IndiaMART has stopped publishing traffic data due to increasing volumes of bot and agentic traffic undermining the reliability of its platform metrics. The decision follows a slight decline in active buyer conversions despite growth in registered users, highlighting ongoing challenges balancing platform integrity and user growth.
- Agentic bot traffic distorts platform engagement metrics.
- OTP verification reduced conversions by 1%, active buyers dropped 3%.
- Legal battle underway over AI exclusion and content moderation.
What happened
IndiaMART disclosed during its Q4FY26 earnings call that it has ceased reporting traffic metrics due to a substantial presence of bot and agentic traffic complicating the assessment of genuine user engagement. The company noted that automated scripts created by agents manipulate inquiry submissions and scrape platform data to inflate activity figures artificially. To address this, IndiaMART implemented mandatory OTP verification for multiple inquiries, which led to a 1% decrease in inquiry conversion and a 3% year-on-year drop in active buyers despite a 9% increase in registered buyer accounts.

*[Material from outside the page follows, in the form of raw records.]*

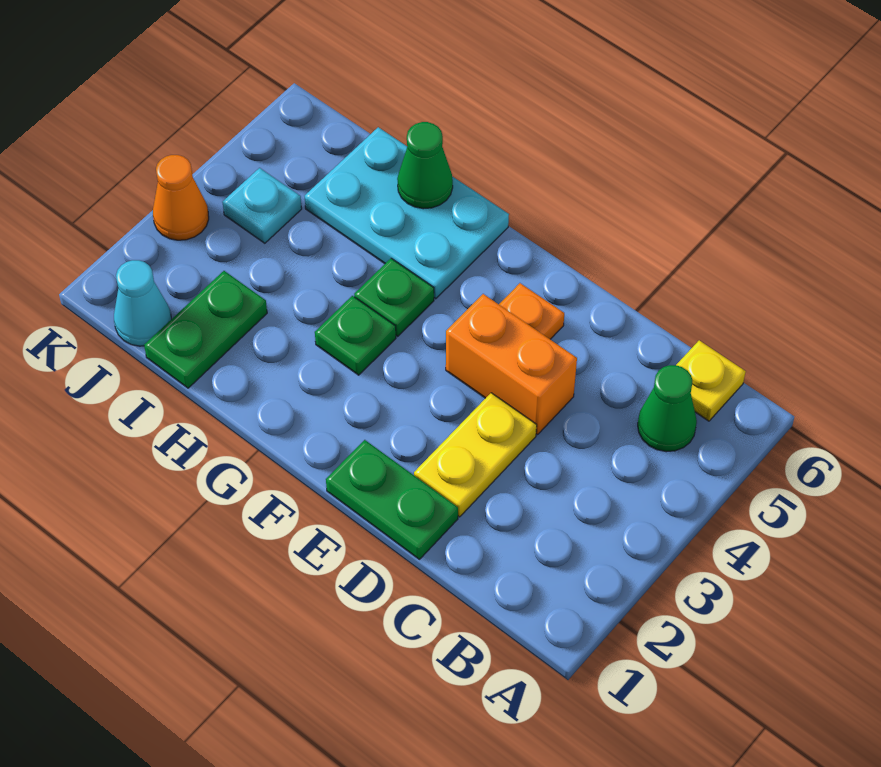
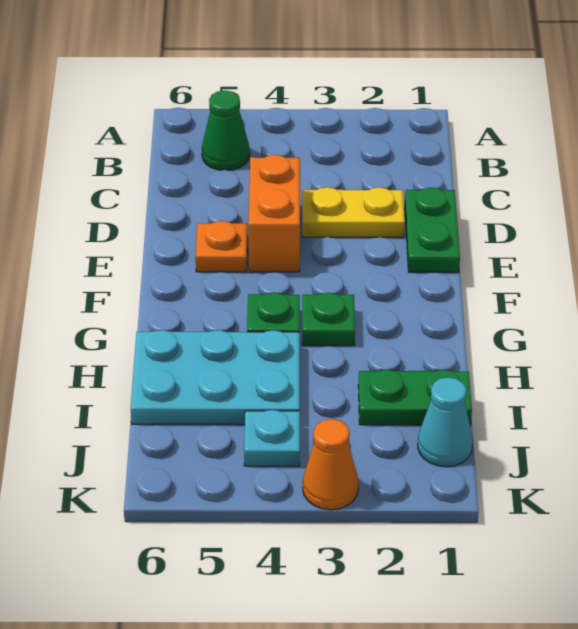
yellow 1x1 plate [676,340,746,421] -> none
cyan 2x3 plate [305,127,509,299] -> cyan 2x3 plate turned to [131,330,300,425]
green 1x1 cone [397,122,453,209] -> none

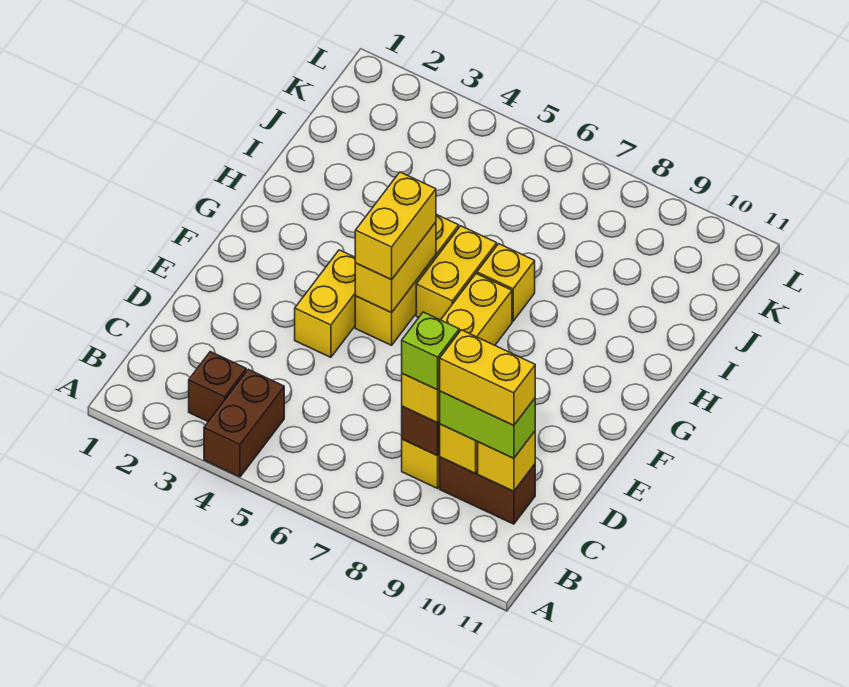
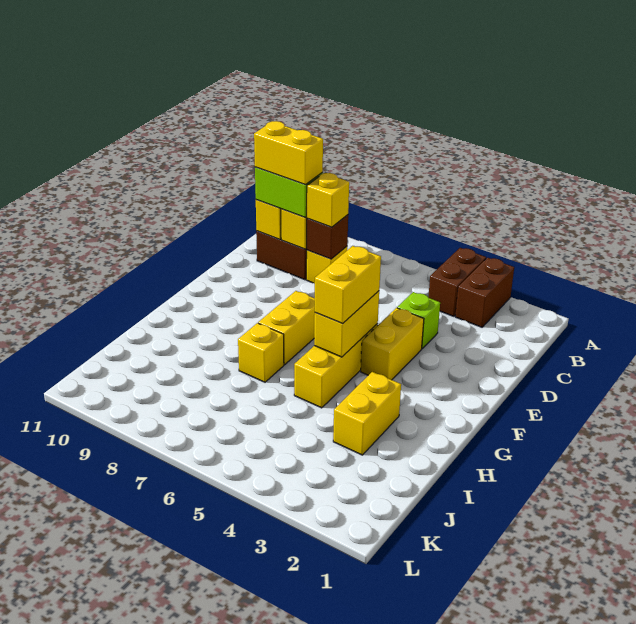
brown 1x1 brick [189,352,246,422] -> brown 1x2 brick [455,258,514,327]
lime 1x1 brick [402,312,459,390] -> lime 1x1 brick moved to [397,292,440,349]
yellow 1x2 brick [416,226,497,320] -> yellow 1x2 brick moved to [333,372,401,455]

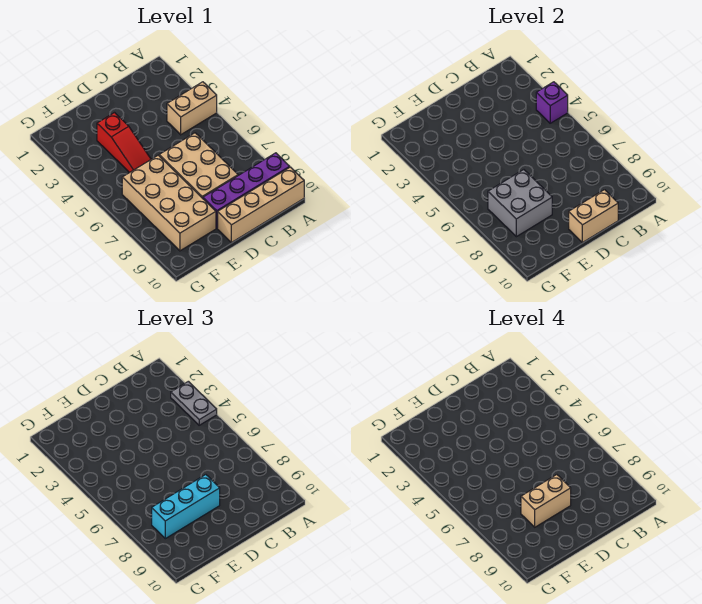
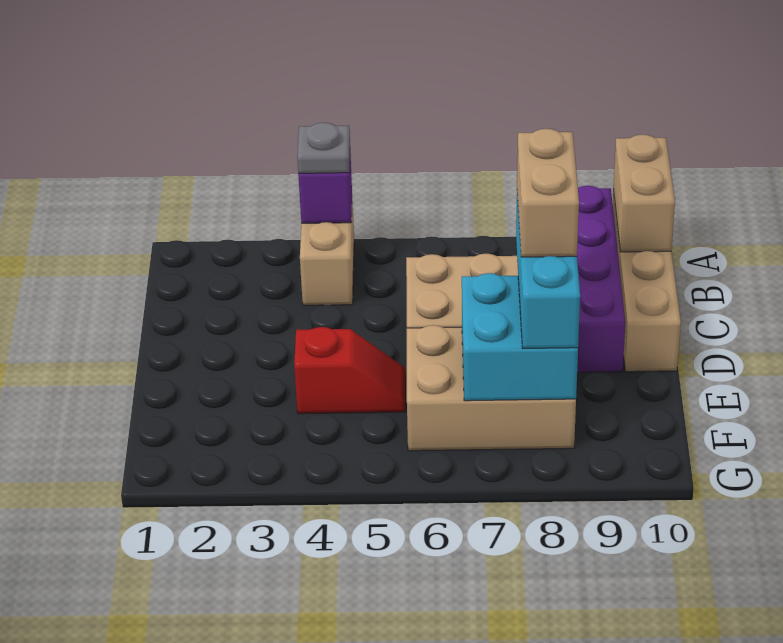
grey 1x2 plate [171,381,217,425] -> grey 1x1 plate [297,123,350,173]
tan 1x2 brick [569,190,618,242] -> tan 1x2 brick moved to [613,135,675,252]
red 1x3 slope [97,113,151,173] -> red 1x2 slope [294,327,405,414]
tan 2x4 brick [122,155,216,251] -> tan 2x3 brick [407,325,576,451]
grey 2x2 brick [488,170,552,237] -> cyan 2x2 brick [462,273,578,401]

Additionally, IndiaMART is engaged in a legal confrontation following its December 2025 lawsuit against OpenAI for allegedly excluding the platform from AI-powered business discovery results in ChatGPT. The company claims this selective exclusion harms its commercial interests, while also maintaining that AI-based B2B query handling is currently limited. The platform is also experiencing supplier attrition amid geopolitical conflicts and pricing issues, reporting a net loss of 1,236 paying suppliers in Q4FY26.
Why it matters
This development underscores profound challenges for IndiaMART as it seeks to preserve trust and transparency in a digital marketplace environment increasingly affected by sophisticated bot activity. Accurate traffic and inquiry metrics are vital for stakeholders to verify platform health, buyer-seller engagement, and the overall effectiveness of IndiaMART’s matchmaking services. The drop in active buyers signals potential erosion in genuine marketplace participation, raising concerns about the platform’s long-term network effects and revenue sustainability.

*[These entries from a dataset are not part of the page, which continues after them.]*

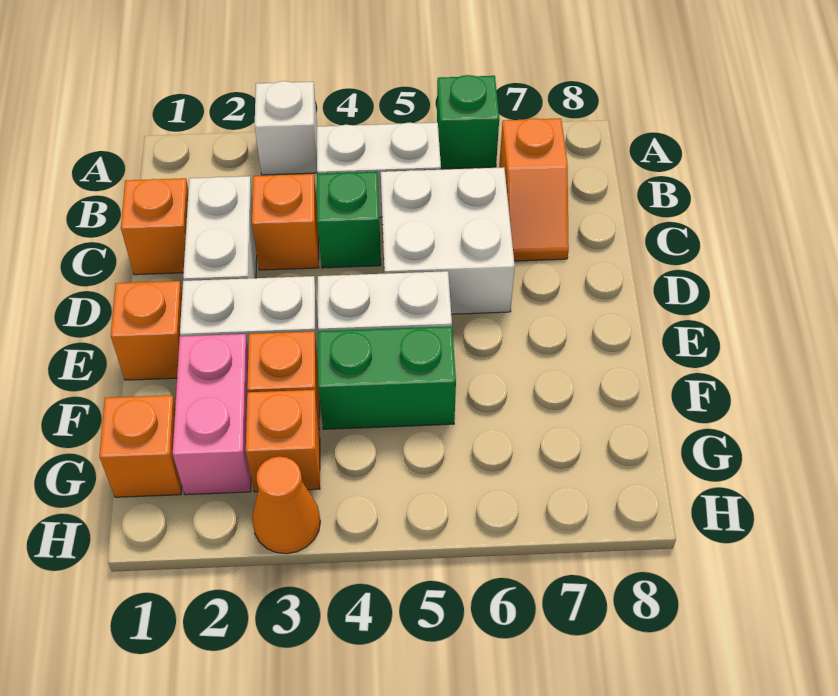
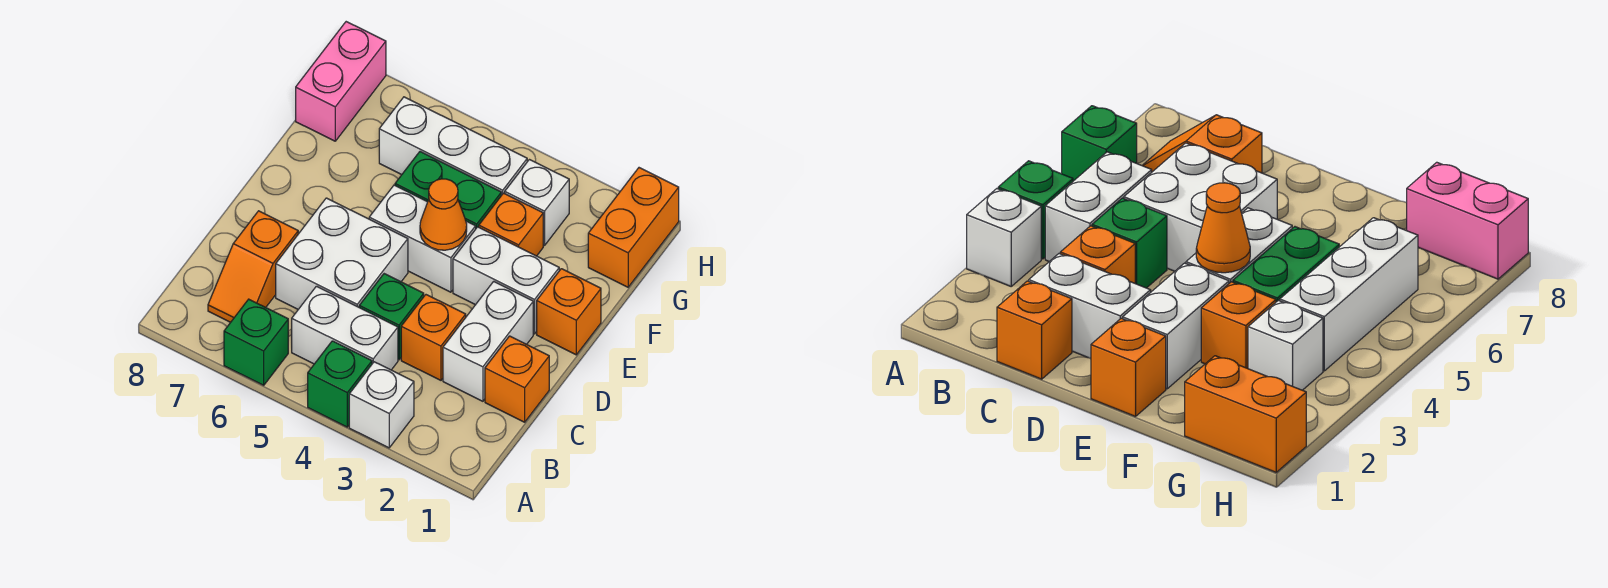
none -> green 1x1 brick [308,341,372,427]
orange 1x2 slope [499,118,569,261] -> orange 1x2 slope turned to [208,211,298,322]
pink 1x2 brick [173,334,251,495] -> pink 1x2 brick moved to [296,22,386,141]
orange 1x1 brick [99,395,182,497] -> orange 1x2 brick [588,168,679,287]
orange 1x1 brick [246,390,320,492] -> white 1x1 brick [505,160,569,246]
none -> white 1x3 brick [379,97,527,195]
orange 1x1 cone [252,457,320,554] -> orange 1x1 cone moved to [420,179,467,250]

Furthermore, IndiaMART’s legal stance against AI-driven exclusion and its simultaneous use of AI for content moderation presents a complex regulatory tightrope around neutrality and responsibility. The pending implementation of India’s Digital Personal Data Protection Act adds another layer of compliance complexity, particularly regarding data governance and user consent protocols in managing vast proprietary behavioral data. How IndiaMART navigates these challenges will influence its positioning in India’s competitive B2B digital commerce landscape.
What to watch next
Key areas to monitor include IndiaMART’s future reporting practices and whether it develops new, reliable metrics to replace traditional traffic indicators. How effective its OTP verification and other anti-bot measures prove in restoring traffic quality without further suppressing genuine user interaction will be pivotal. The platform’s legal battle with OpenAI and broader regulatory scrutiny surrounding AI use and data privacy compliance in India also bear close watching, as outcomes may shape the operating environment for all Indian digital marketplaces.

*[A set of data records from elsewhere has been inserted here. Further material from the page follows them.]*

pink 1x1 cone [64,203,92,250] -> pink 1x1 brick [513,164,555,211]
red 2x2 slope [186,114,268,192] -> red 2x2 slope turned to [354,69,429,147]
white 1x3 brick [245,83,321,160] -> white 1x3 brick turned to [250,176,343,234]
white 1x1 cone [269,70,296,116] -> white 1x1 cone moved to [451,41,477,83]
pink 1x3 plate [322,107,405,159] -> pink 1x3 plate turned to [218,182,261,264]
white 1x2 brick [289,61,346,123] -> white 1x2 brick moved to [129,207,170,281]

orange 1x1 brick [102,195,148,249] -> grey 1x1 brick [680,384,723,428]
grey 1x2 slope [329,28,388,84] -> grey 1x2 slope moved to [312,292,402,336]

Additionally, supplier trends amid ongoing geopolitical tensions and pricing dynamics remain critical. IndiaMART must balance technological and legal strategies with supplier retention to sustain its marketplace vitality. Innovations in AI applied to marketplace matchmaking and content moderation, if transparent and carefully governed, may offer competitive advantages but must be reconciled with safe harbour protections and user trust to avoid future disputes.